▶ Work to be completed
Reproduce every record below exactly, with the pictures left out.

▶ Information supplied
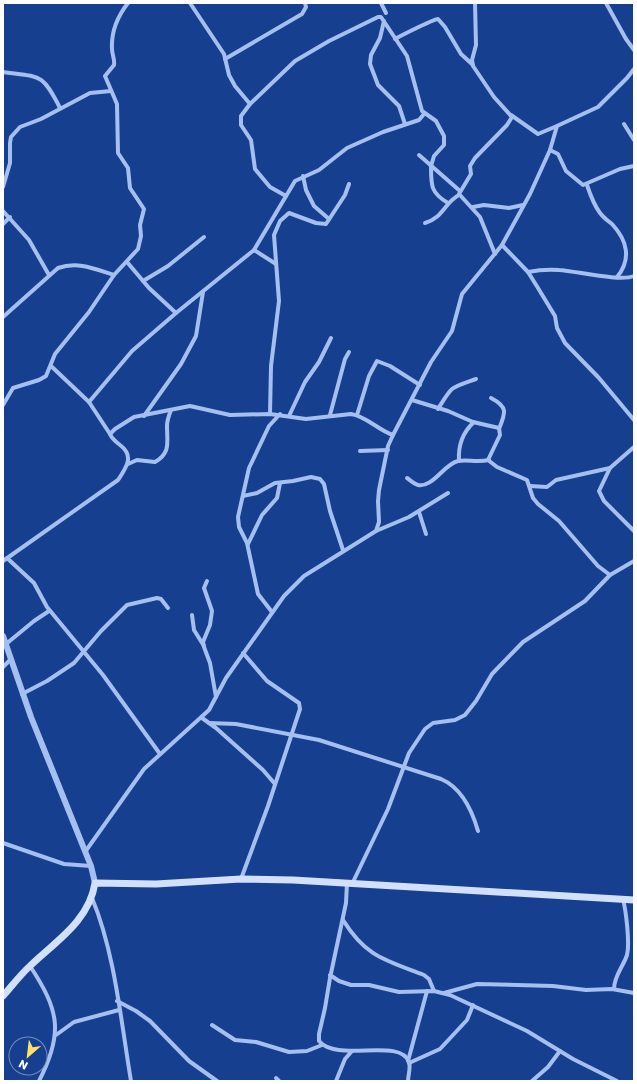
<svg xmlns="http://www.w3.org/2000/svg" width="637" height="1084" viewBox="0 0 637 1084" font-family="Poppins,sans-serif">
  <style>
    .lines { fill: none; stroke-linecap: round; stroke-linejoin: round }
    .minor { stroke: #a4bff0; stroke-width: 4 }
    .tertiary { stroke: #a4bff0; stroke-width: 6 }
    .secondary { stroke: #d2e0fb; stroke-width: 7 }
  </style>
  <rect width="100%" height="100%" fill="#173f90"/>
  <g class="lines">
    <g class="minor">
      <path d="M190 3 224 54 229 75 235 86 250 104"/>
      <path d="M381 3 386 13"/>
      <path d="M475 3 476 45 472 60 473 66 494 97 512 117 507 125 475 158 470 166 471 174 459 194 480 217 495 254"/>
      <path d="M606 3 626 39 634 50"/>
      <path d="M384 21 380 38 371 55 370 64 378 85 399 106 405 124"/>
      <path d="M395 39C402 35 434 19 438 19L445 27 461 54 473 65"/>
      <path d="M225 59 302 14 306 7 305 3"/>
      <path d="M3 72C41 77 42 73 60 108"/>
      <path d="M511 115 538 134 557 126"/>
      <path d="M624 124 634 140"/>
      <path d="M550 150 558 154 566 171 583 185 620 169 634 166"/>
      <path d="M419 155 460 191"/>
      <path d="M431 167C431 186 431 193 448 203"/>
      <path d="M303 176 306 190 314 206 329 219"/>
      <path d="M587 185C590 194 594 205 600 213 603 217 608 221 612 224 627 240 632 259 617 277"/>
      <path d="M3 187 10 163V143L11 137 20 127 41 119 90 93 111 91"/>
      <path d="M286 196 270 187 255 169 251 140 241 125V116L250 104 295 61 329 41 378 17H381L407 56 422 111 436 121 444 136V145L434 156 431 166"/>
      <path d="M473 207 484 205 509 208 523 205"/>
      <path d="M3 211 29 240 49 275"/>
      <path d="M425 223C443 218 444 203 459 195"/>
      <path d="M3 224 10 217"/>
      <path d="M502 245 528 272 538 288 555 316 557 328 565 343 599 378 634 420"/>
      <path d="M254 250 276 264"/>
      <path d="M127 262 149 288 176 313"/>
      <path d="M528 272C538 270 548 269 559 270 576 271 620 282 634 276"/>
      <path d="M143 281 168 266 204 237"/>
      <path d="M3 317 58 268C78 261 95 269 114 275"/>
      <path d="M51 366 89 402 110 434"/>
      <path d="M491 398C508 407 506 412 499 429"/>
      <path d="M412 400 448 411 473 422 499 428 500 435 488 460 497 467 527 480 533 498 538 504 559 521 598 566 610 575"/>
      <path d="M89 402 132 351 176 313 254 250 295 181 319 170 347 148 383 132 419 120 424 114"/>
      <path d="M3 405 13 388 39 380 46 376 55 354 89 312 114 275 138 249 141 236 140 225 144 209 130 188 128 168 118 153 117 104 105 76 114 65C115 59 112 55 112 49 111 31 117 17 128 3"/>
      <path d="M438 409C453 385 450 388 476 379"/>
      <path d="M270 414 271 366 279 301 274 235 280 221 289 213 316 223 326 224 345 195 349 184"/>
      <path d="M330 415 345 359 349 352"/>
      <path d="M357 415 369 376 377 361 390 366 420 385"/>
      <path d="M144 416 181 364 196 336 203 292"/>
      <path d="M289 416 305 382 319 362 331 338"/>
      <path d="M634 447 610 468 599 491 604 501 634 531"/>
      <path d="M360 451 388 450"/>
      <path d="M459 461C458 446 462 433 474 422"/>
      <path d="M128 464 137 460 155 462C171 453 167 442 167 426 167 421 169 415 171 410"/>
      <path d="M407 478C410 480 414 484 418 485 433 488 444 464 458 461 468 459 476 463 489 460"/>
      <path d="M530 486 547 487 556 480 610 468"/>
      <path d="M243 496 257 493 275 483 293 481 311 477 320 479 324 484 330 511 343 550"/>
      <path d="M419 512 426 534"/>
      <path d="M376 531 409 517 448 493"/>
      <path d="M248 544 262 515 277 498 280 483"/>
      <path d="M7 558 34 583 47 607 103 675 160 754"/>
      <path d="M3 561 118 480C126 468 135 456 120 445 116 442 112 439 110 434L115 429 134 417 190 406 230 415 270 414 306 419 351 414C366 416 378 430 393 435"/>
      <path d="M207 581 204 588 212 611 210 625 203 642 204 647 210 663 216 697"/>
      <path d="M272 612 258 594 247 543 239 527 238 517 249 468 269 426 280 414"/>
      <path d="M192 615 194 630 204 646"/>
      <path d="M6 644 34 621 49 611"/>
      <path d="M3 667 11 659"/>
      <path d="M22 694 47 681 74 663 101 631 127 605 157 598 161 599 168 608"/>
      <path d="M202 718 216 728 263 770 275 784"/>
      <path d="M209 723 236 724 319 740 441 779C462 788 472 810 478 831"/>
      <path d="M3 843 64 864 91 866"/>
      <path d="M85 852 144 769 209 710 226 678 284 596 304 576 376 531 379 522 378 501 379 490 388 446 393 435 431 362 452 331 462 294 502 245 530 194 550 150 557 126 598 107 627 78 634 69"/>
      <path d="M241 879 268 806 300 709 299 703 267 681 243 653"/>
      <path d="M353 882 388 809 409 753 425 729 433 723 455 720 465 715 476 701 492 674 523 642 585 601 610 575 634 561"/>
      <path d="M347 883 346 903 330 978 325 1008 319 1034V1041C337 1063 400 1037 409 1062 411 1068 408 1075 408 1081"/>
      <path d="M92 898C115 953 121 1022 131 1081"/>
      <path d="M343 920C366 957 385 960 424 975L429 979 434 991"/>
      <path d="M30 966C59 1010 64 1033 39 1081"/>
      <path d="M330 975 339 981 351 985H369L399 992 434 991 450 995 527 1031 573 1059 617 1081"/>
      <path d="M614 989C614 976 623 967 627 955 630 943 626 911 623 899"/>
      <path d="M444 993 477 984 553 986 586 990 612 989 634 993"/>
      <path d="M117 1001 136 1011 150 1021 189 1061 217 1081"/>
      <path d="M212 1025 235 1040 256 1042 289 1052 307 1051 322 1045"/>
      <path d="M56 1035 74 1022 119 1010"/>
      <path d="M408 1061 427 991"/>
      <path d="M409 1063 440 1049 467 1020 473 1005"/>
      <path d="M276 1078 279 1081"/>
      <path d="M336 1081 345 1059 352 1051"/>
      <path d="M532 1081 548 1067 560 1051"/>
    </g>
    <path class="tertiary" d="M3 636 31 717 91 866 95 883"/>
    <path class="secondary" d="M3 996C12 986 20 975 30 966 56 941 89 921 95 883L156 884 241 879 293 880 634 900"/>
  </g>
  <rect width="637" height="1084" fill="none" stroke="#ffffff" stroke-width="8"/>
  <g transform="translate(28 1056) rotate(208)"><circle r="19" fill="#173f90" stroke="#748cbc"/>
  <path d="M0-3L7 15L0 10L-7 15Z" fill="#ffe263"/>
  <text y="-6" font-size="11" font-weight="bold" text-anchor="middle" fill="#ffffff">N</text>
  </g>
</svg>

▶ Exercise answer
<svg xmlns="http://www.w3.org/2000/svg" width="637" height="1084" viewBox="0 0 637 1084" font-family="Poppins,sans-serif">
  <style>
    .lines { fill: none; stroke-linecap: round; stroke-linejoin: round }
    .minor { stroke: #a4bff0; stroke-width: 4 }
    .tertiary { stroke: #a4bff0; stroke-width: 6 }
    .secondary { stroke: #d2e0fb; stroke-width: 7 }
  </style>
  <rect width="100%" height="100%" fill="#173f90"/>
  <g class="lines">
    <g class="minor">
      <path d="M190 3 224 54 229 75 235 86 250 104"/>
      <path d="M381 3 386 13"/>
      <path d="M475 3 476 45 472 60 473 66 494 97 512 117 507 125 475 158 470 166 471 174 459 194 480 217 495 254"/>
      <path d="M606 3 626 39 634 50"/>
      <path d="M384 21 380 38 371 55 370 64 378 85 399 106 405 124"/>
      <path d="M395 39C402 35 434 19 438 19L445 27 461 54 473 65"/>
      <path d="M225 59 302 14 306 7 305 3"/>
      <path d="M3 72C41 77 42 73 60 108"/>
      <path d="M511 115 538 134 557 126"/>
      <path d="M624 124 634 140"/>
      <path d="M550 150 558 154 566 171 583 185 620 169 634 166"/>
      <path d="M419 155 460 191"/>
      <path d="M431 167C431 186 431 193 448 203"/>
      <path d="M303 176 306 190 314 206 329 219"/>
      <path d="M587 185C590 194 594 205 600 213 603 217 608 221 612 224 627 240 632 259 617 277"/>
      <path d="M3 187 10 163V143L11 137 20 127 41 119 90 93 111 91"/>
      <path d="M286 196 270 187 255 169 251 140 241 125V116L250 104 295 61 329 41 378 17H381L407 56 422 111 436 121 444 136V145L434 156 431 166"/>
      <path d="M473 207 484 205 509 208 523 205"/>
      <path d="M3 211 29 240 49 275"/>
      <path d="M425 223C443 218 444 203 459 195"/>
      <path d="M3 224 10 217"/>
      <path d="M502 245 528 272 538 288 555 316 557 328 565 343 599 378 634 420"/>
      <path d="M254 250 276 264"/>
      <path d="M127 262 149 288 176 313"/>
      <path d="M528 272C538 270 548 269 559 270 576 271 620 282 634 276"/>
      <path d="M143 281 168 266 204 237"/>
      <path d="M3 317 58 268C78 261 95 269 114 275"/>
      <path d="M51 366 89 402 110 434"/>
      <path d="M491 398C508 407 506 412 499 429"/>
      <path d="M412 400 448 411 473 422 499 428 500 435 488 460 497 467 527 480 533 498 538 504 559 521 598 566 610 575"/>
      <path d="M89 402 132 351 176 313 254 250 295 181 319 170 347 148 383 132 419 120 424 114"/>
      <path d="M3 405 13 388 39 380 46 376 55 354 89 312 114 275 138 249 141 236 140 225 144 209 130 188 128 168 118 153 117 104 105 76 114 65C115 59 112 55 112 49 111 31 117 17 128 3"/>
      <path d="M438 409C453 385 450 388 476 379"/>
      <path d="M270 414 271 366 279 301 274 235 280 221 289 213 316 223 326 224 345 195 349 184"/>
      <path d="M330 415 345 359 349 352"/>
      <path d="M357 415 369 376 377 361 390 366 420 385"/>
      <path d="M144 416 181 364 196 336 203 292"/>
      <path d="M289 416 305 382 319 362 331 338"/>
      <path d="M634 447 610 468 599 491 604 501 634 531"/>
      <path d="M360 451 388 450"/>
      <path d="M459 461C458 446 462 433 474 422"/>
      <path d="M128 464 137 460 155 462C171 453 167 442 167 426 167 421 169 415 171 410"/>
      <path d="M407 478C410 480 414 484 418 485 433 488 444 464 458 461 468 459 476 463 489 460"/>
      <path d="M530 486 547 487 556 480 610 468"/>
      <path d="M243 496 257 493 275 483 293 481 311 477 320 479 324 484 330 511 343 550"/>
      <path d="M419 512 426 534"/>
      <path d="M376 531 409 517 448 493"/>
      <path d="M248 544 262 515 277 498 280 483"/>
      <path d="M7 558 34 583 47 607 103 675 160 754"/>
      <path d="M3 561 118 480C126 468 135 456 120 445 116 442 112 439 110 434L115 429 134 417 190 406 230 415 270 414 306 419 351 414C366 416 378 430 393 435"/>
      <path d="M207 581 204 588 212 611 210 625 203 642 204 647 210 663 216 697"/>
      <path d="M272 612 258 594 247 543 239 527 238 517 249 468 269 426 280 414"/>
      <path d="M192 615 194 630 204 646"/>
      <path d="M6 644 34 621 49 611"/>
      <path d="M3 667 11 659"/>
      <path d="M22 694 47 681 74 663 101 631 127 605 157 598 161 599 168 608"/>
      <path d="M202 718 216 728 263 770 275 784"/>
      <path d="M209 723 236 724 319 740 441 779C462 788 472 810 478 831"/>
      <path d="M3 843 64 864 91 866"/>
      <path d="M85 852 144 769 209 710 226 678 284 596 304 576 376 531 379 522 378 501 379 490 388 446 393 435 431 362 452 331 462 294 502 245 530 194 550 150 557 126 598 107 627 78 634 69"/>
      <path d="M241 879 268 806 300 709 299 703 267 681 243 653"/>
      <path d="M353 882 388 809 409 753 425 729 433 723 455 720 465 715 476 701 492 674 523 642 585 601 610 575 634 561"/>
      <path d="M347 883 346 903 330 978 325 1008 319 1034V1041C337 1063 400 1037 409 1062 411 1068 408 1075 408 1081"/>
      <path d="M92 898C115 953 121 1022 131 1081"/>
      <path d="M343 920C366 957 385 960 424 975L429 979 434 991"/>
      <path d="M30 966C59 1010 64 1033 39 1081"/>
      <path d="M330 975 339 981 351 985H369L399 992 434 991 450 995 527 1031 573 1059 617 1081"/>
      <path d="M614 989C614 976 623 967 627 955 630 943 626 911 623 899"/>
      <path d="M444 993 477 984 553 986 586 990 612 989 634 993"/>
      <path d="M117 1001 136 1011 150 1021 189 1061 217 1081"/>
      <path d="M212 1025 235 1040 256 1042 289 1052 307 1051 322 1045"/>
      <path d="M56 1035 74 1022 119 1010"/>
      <path d="M408 1061 427 991"/>
      <path d="M409 1063 440 1049 467 1020 473 1005"/>
      <path d="M276 1078 279 1081"/>
      <path d="M336 1081 345 1059 352 1051"/>
      <path d="M532 1081 548 1067 560 1051"/>
    </g>
    <path class="tertiary" d="M3 636 31 717 91 866 95 883"/>
    <path class="secondary" d="M3 996C12 986 20 975 30 966 56 941 89 921 95 883L156 884 241 879 293 880 634 900"/>
  </g>
  <rect width="637" height="1084" fill="none" stroke="#ffffff" stroke-width="8"/>
  <g transform="translate(28 1056) rotate(208)"><circle r="19" fill="#173f90" stroke="#748cbc"/>
  <path d="M0-3L7 15L0 10L-7 15Z" fill="#ffe263"/>
  <text y="-6" font-size="11" font-weight="bold" text-anchor="middle" fill="#ffffff">N</text>
  </g>
</svg>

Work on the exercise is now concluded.